IndieDevBoard has a Notebooks feature built into every project. You open your project, click into Notebooks, and start writing. Rich text, formatting, whatever you need. The key thing is that these notebooks are part of the project itself. They sit alongside your kanban board, your timeline, your milestones, and your files.
Because they are in the same workspace, linking notes to tasks is natural. Investigating a bug? Write up your findings in a notebook and link it to the task. Made a design decision in a meeting? Document it and connect it to the relevant milestone. This kind of linking is what turns scattered notes into actual documentation.
You also do not have to worry about access. If someone has access to the project, they have access to the notebooks. No separate sharing settings. No "can you give me edit access?" messages. It just works.
Building a Documentation Habit That Sticks
The reason most documentation efforts die is friction. If writing a note means opening a different app, finding the right folder, creating a new document, and formatting it properly, most people will skip it. Every time.
The trick is making documentation a side effect of work you are already doing. When you finish a sprint planning session, write the notes in the same tool where you just created the tasks. When you make a decision, log it right next to the work it affects. When you research something, drop your findings where the team will actually see them.
It also helps to keep notes informal. Not everything needs to be a polished document. A quick paragraph explaining why you chose one approach over another is infinitely more valuable than a perfectly formatted spec that nobody ever writes. Lower the bar for what counts as documentation and you will actually get documentation.
Timestamp your notes. Name them clearly. Link them to the relevant tasks or milestones. That is the whole system. Three habits that take ten seconds each and save hours of "wait, why did we do this?" conversations down the road.
What Good Project Documentation Looks Like
Good documentation is not long. It is findable, current, and connected to the work it describes.
A strong project notebook might have a decision log that gets updated whenever the team makes a meaningful choice. Each entry is a few sentences: what was decided, why, who was involved, and what alternatives were considered. That is it. Takes two minutes to write and saves an hour-long meeting three months later when someone asks "why are we using Postgres?"
Another useful pattern is a running notes page for each major feature or workstream. Every time someone investigates a problem, evaluates an option, or gets feedback, they add a few lines. Over time this becomes a living document that captures the full history of how a feature evolved. New team members can read through it and get up to speed without scheduling three onboarding meetings.
The point is not volume. It is continuity. A notebook with ten short entries updated over a month is more valuable than a 20-page spec written once and never touched again.
Stop Losing Context
Every project generates knowledge. Decisions, research, conversations, lessons learned. Most of that knowledge evaporates because it is captured in the wrong place or not captured at all.
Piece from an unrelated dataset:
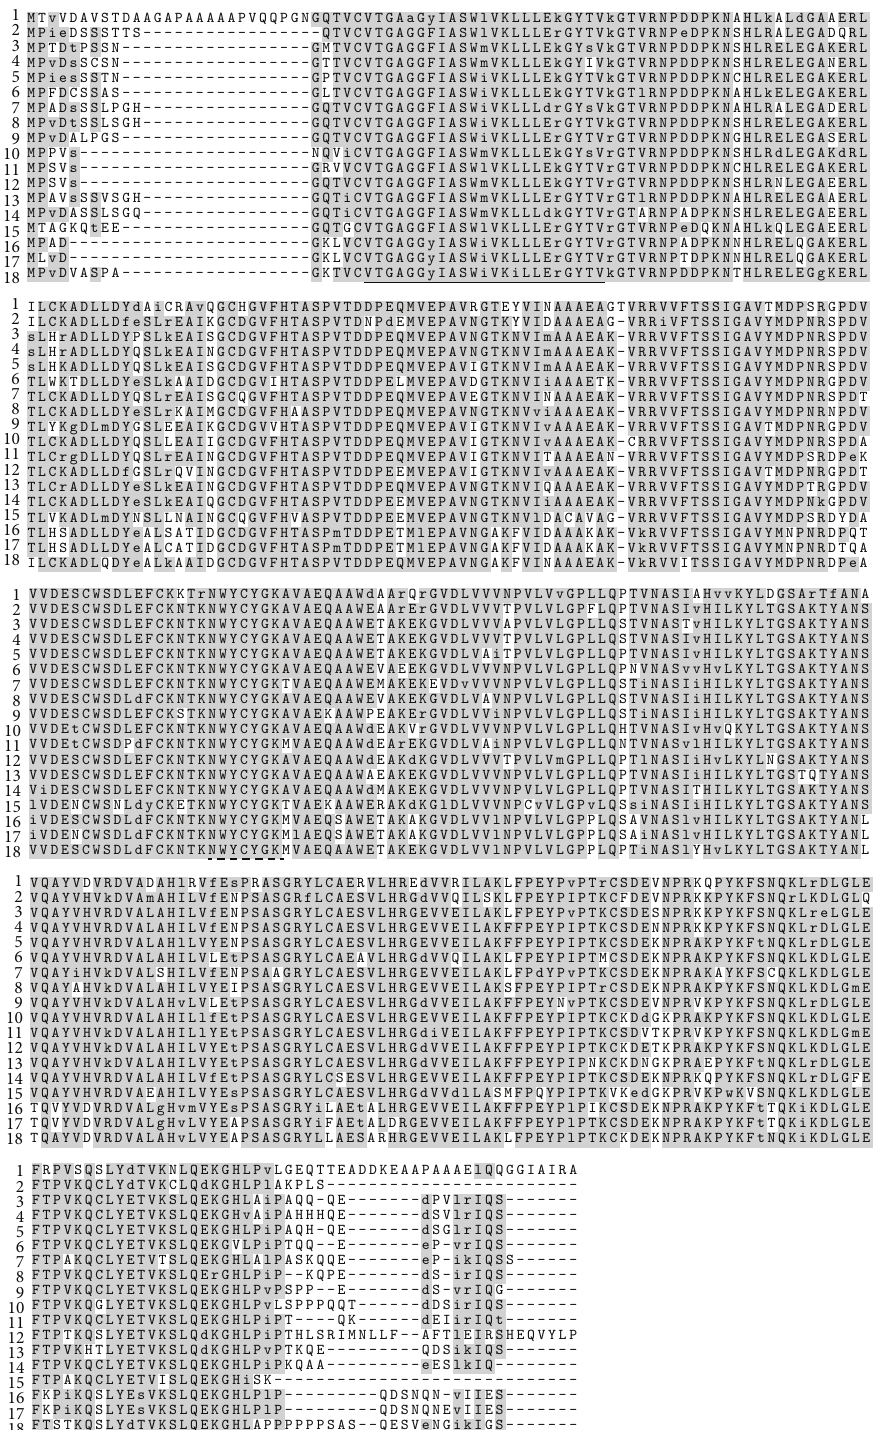
Figure 3: Multiple alignment of the deduced amino acid sequences of kenaf CCR ortholog with other plants by using ClustalW and BOXSHADE sequence alignment program in Biology WorkBench. Identical and similar amino acids are highlighted with gray. Conserved NAD(P) binding domain and catalytic domain are underlined in solid and dashed line, respectively. GenBank accession numbers are represented as follows: (1) Saccharum officinarum (CAA13176), (2) Cinnamomum osmophloeum (AFG26325), (3) Hibiscus cannabinus (ADK24219), (4) Hibiscus cannabinus (JX524276), (5) Gossypium hirsutum (ACQ59094), (6) Betula luminifera (ACJ38670), (7) Linum album (CAD29427), (8) Hevea brasiliensis (ADU64758), (9) Eucalyptus gunnii (CAA56103), (10) Codonopsis lanceolata (BAE48787), (11) Solanum lycopersicum (NP001234612),(12) Vacciniumcorymbosum (ACI14382),(13) Pyruspyrifolia (ADK62523),(14) Populustrichocarpa (CAC07424), (15) Pinus massoniana (ACE76870), (16) Brassica napus (AEK27156), (17) Arabidopsis thaliana (AAG53687), and (18) Arabidopsis thaliana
You do not need a complex knowledge management system. You need a notebook that lives where your work lives. One that your whole team can see, search, and update without switching tools or asking for permissions.
Start with one notebook per project. Write down the stuff that matters. Link it to the work it relates to. That is the entire system. It takes less effort than you think, and the first time someone asks a question and you can just point them to a note instead of re-explaining from memory, you will wonder why you did not start sooner.